TEXT EXCERPT ▸
*** Block opens ***
But first I want to draw attention to Dr Kennedy's use throughout his calculations of a theoretical predictive test for serious violence having a sensitivity of 0.9 and specificity of 0.9. In my paper I called such a test "wildly unrealistic". In the real world, a test with a sensitivity of 0.52 and a specificity of 0.68 is closer to the mark (Buchanan & Leese, 2001). Using these figures the positive predictive value (the proportion of positive predictions that turn out correct) for base rates of violence in the patient population of 1%, 5%, 10% and 20% are 0.02, 0.08, 0.15 and 0.29, respectively. (These can be readily calculated using a probability tree method that I have described elsewhere (Szmukler, 2001.)
This means that if violence occurs in say 5% of a patient population, the predictive test will be wrong 92 times out of 100. In an inner-city community mental health team setting we found around that frequency of patients committed an act of violence against persons in a 6 month period (Shergill & Szmukler, 1998), with the vast majority of these incidents not causing serious injury. On the other hand, there is evidence that serious violence in patients with schizophrenia resulting in conviction in a higher court occurs in about 0.5% of males and 0.05% of females over a 3 year period (Wallace et al, 1998). Here the positive predictive value, as for homicides, is quite useless; the prediction will be wrong more than 99 times out of 100.
However, Kennedy is right in pointing to a significant caveat concerning these analyses. There are no controlled trials that allow us to evaluate the extent to which psychiatric interventions, including custodial ones, prevent incidents of serious violence. Thus we cannot know what the true population base rate might be if clinicians never intervened to prevent them. But is there any reason to believe it would be much higher? Do changes in mental health services, for example, result in significant changes in the rate of serious violence in people suffering from mental illness? There is little to go on. In Victoria, Australia, despite major changes in service configuration, the relative risk of violent offending by patients with schizophrenia compared to controls did not change between 1975 and 1985 (Mullen et al, 2000). I know of no better evidence on the subject. Are these events rare because services are effective in making them so, or are they just rare (as they are in the non-patient population)? We can't know for sure, but the latter must be far more likely. Even if serious violence in males with schizophrenia, without clinical interventions, was 10 times greater than found by Wallace et al, and occurred in 5% instead of 0.5%, the positive predictive value of our real world test would still only be 0.08.
*** Block closes ***
REQUIREMENT A ▸
Could you update the passage on predicting violence, starting with "But first I" and going on through "elsewhere (Szmukler, 2001.)", so that "sensitivity" reads "true-positive rate" throughout?
REQUIREMENT B ▸
Which published works does the passage on predicting violence cite? List each by its authors and year.
REQUIREMENT C ▸
Can you pick up the passage on predicting violence after its last sentence and continue it?
The items aren't needed for any of this.

RECORD SET ▸
*** Block opens ***
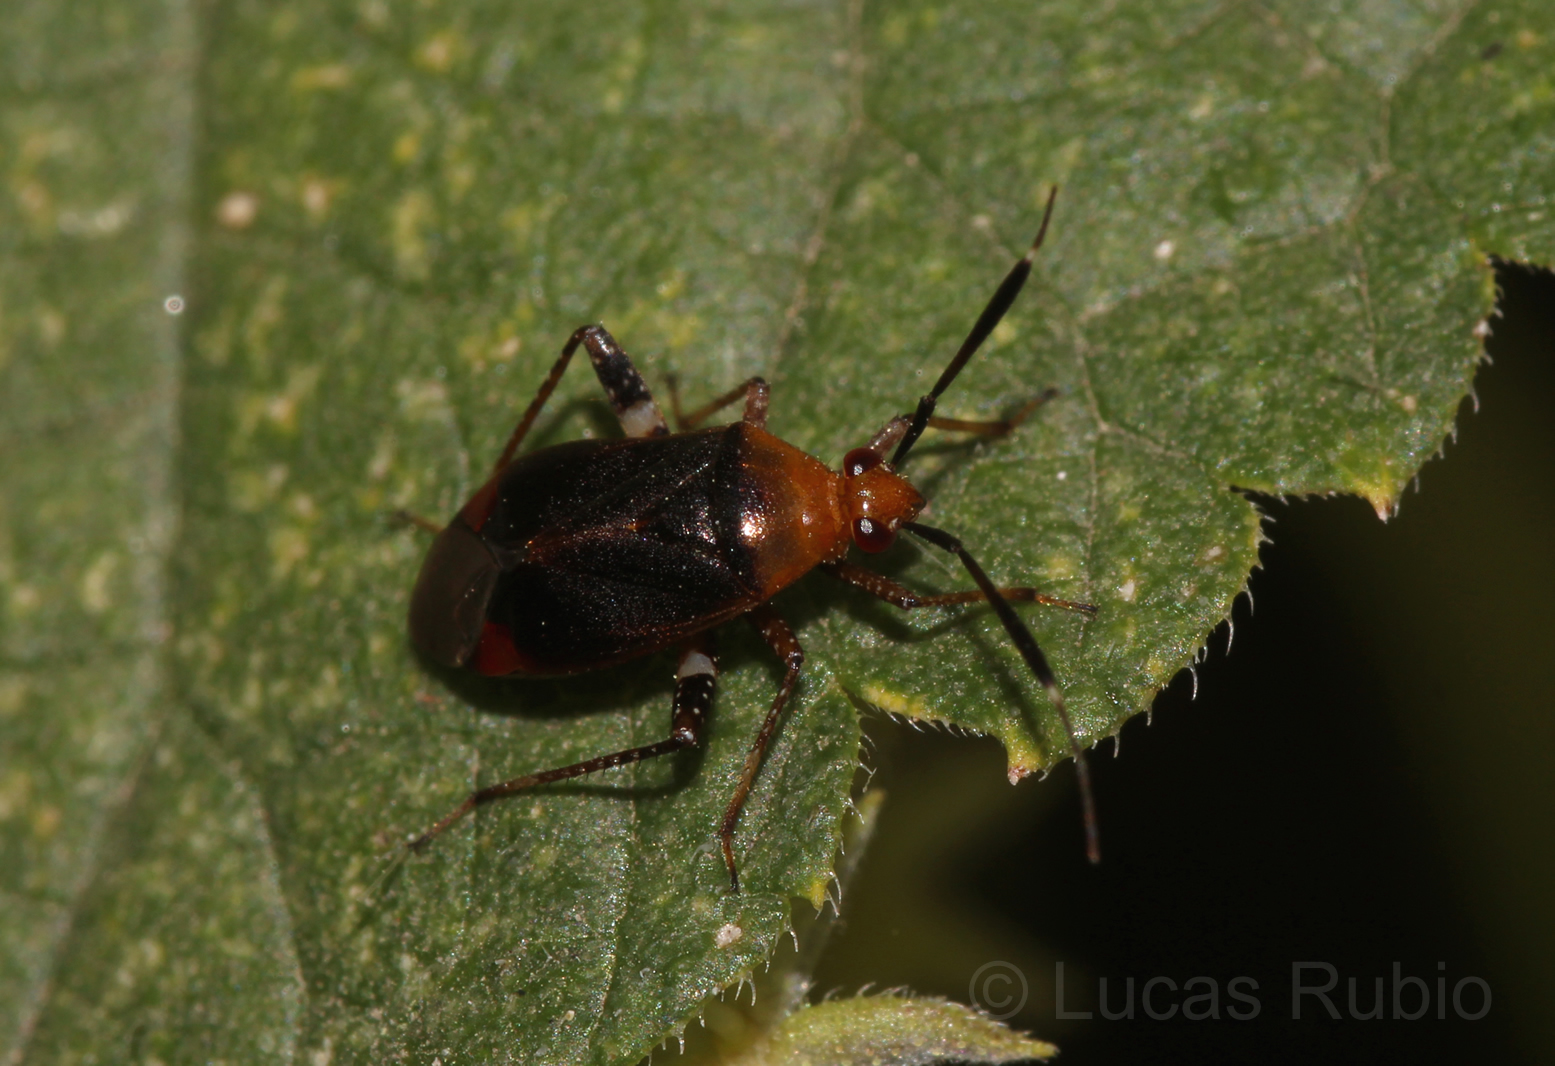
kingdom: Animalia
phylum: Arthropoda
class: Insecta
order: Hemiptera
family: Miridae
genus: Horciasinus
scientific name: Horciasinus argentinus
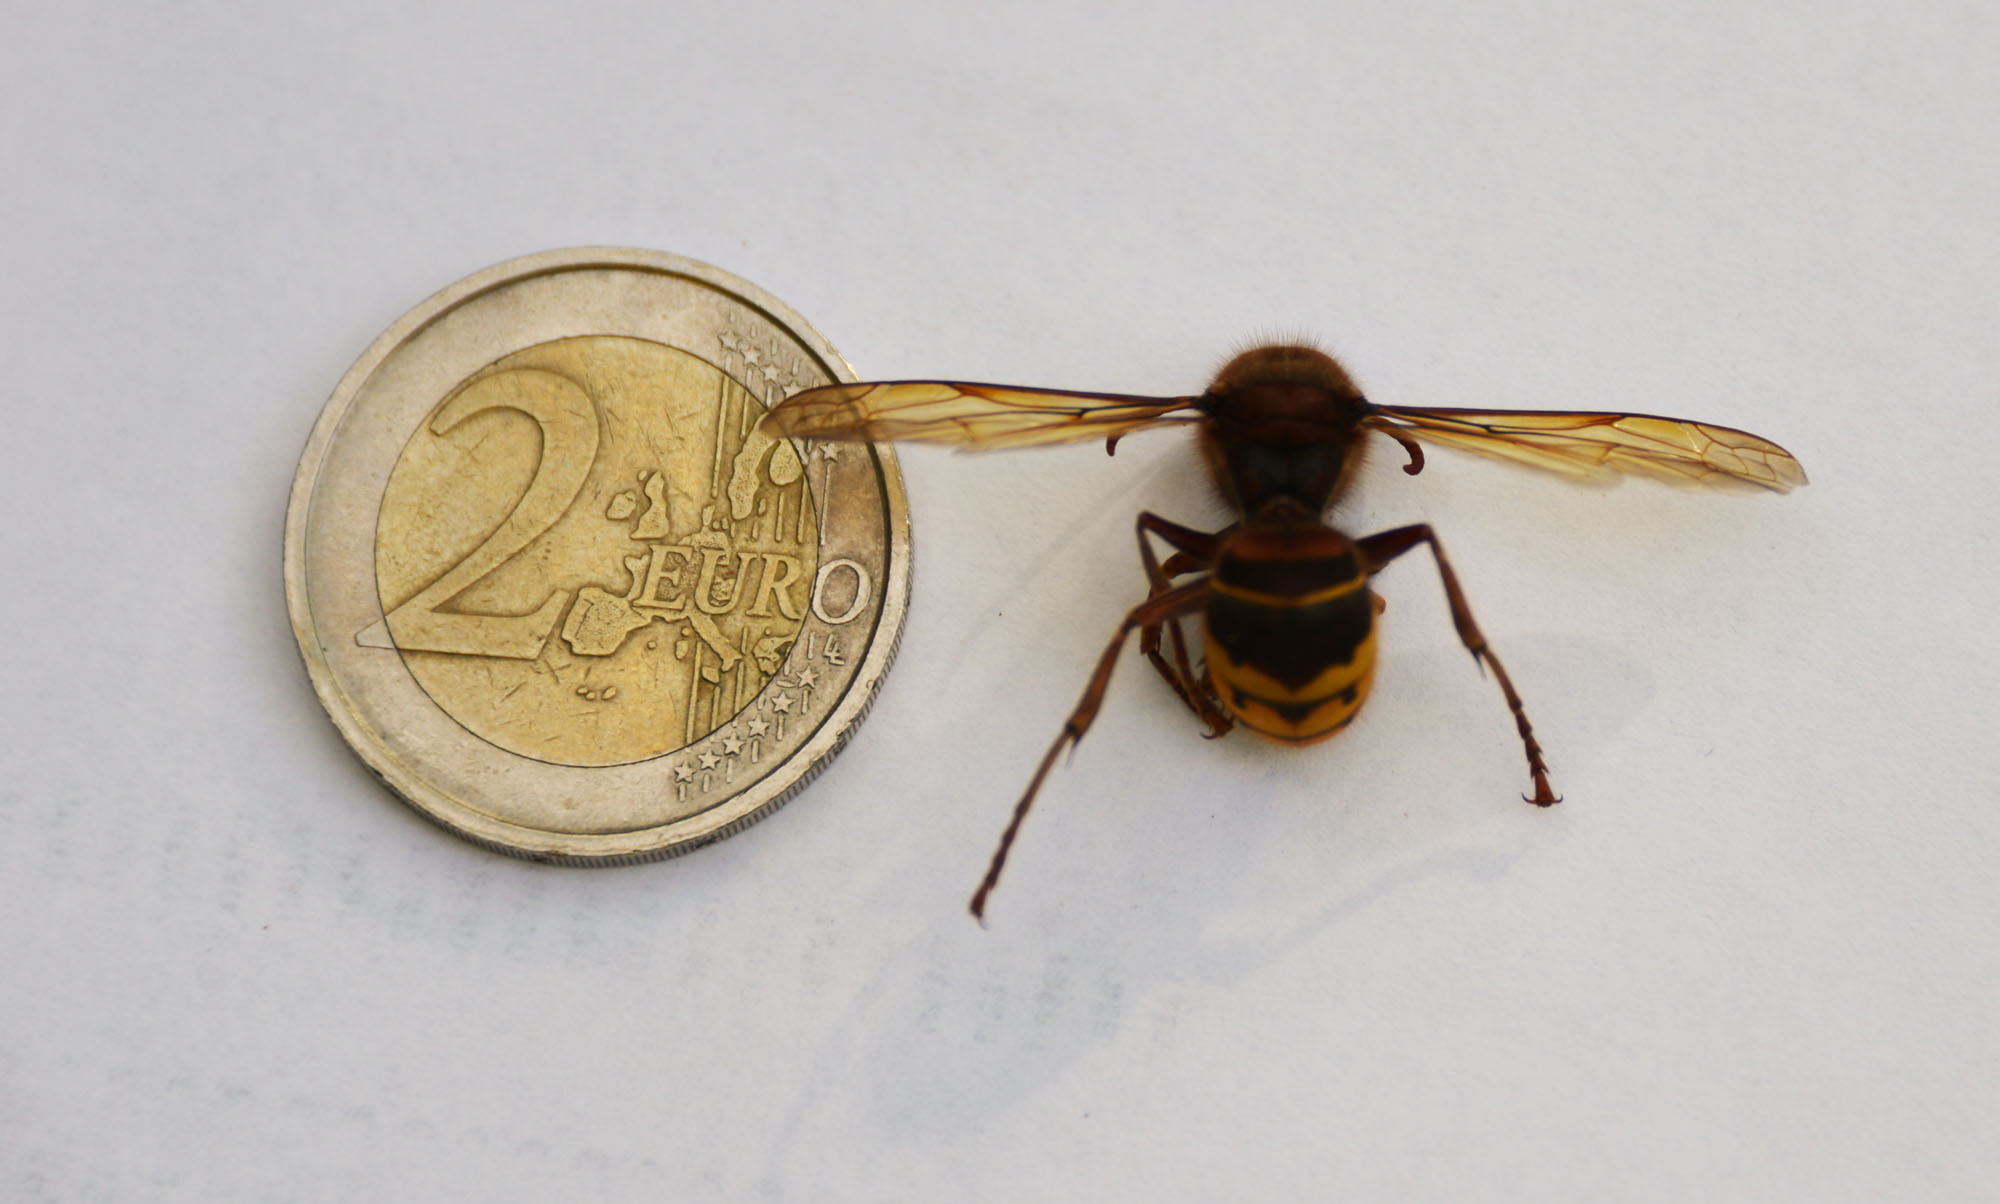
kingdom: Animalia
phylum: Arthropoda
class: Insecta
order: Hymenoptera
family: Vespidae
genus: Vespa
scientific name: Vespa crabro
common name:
*** Block closes ***
ANSWER SECTION A ▸
But first I want to draw attention to Dr Kennedy's use throughout his calculations of a theoretical predictive test for serious violence having a true-positive rate of 0.9 and specificity of 0.9. In my paper I called such a test "wildly unrealistic". In the real world, a test with a true-positive rate of 0.52 and a specificity of 0.68 is closer to the mark (Buchanan & Leese, 2001). Using these figures the positive predictive value (the proportion of positive predictions that turn out correct) for base rates of violence in the patient population of 1%, 5%, 10% and 20% are 0.02, 0.08, 0.15 and 0.29, respectively. (These can be readily calculated using a probability tree method that I have described elsewhere (Szmukler, 2001.)

ANSWER SECTION B ▸
- Buchanan & Leese, 2001
- Szmukler, 2001
- Shergill & Szmukler, 1998
- Wallace et al, 1998
- Mullen et al, 2000

ANSWER SECTION C ▸
Kennedy refers to stratification of risk: pick a very high-risk group and focus on them. The cost of doing this is that you then miss the majority of cases who will later be violent. An excellent example concerns the prediction of in-patient suicide, also a rare but tragic event (Powell et al, 2000). The investigators could define a group of patients with all five identified risk factors in whom the probability of suicide was almost 40%. Unfortunately only one out of the 97 eventual suicides was at this level of risk.
If the risk of serious violence could be eliminated by a simple low-risk intervention, such as giving an aspirin, one might be able to put an argument to support the enforced treatment of say 10 or 20 patients to prevent one act of serious violence. However, the interventions we are talking about often involve compulsory treatment or detention for protracted periods of time. The implications of risk assessment are thus extremely serious. Claims for its validity need much stronger evidence than we have so far seen. To me, the mathematics of rare events indicates we are unlikely to ever see it.
References
BUCHANAN, A. & LEESE, M. (2001) Detention of the dangerous severely personality disordered: some data. Lancet, in press.
MULLEN, P., BURGESS, P., WALLACE, P., et al (2000) Community core and criminal offending in schizophrenic. Lancet, 355, 1827-1828.[Medline]
POWELL, J., GEDDES, J., DEEKS, J., et al
(2000) Suicide in psychiatric hospital in-patients. Risk factors
and their predictive power. British Journal of
Psychiatry, 176,
266-272.
SHERGILL, S. & SZMUKLER, G. (1998) How predictable is violence and suicide in psychiatric practice? Journal of Mental Health, 7, 393-401.[CrossRef]
SZMUKLER, G. (2001) Violence risk prediction in
practice. British Journal of Psychiatry,
178, 84-85
WALLACE, C., MULLEN, P., BURGESS, P., et al
(1998) Serious criminal offending and mental disorder. Case
linkage study. British Journal of Psychiatry,
172,
477-484.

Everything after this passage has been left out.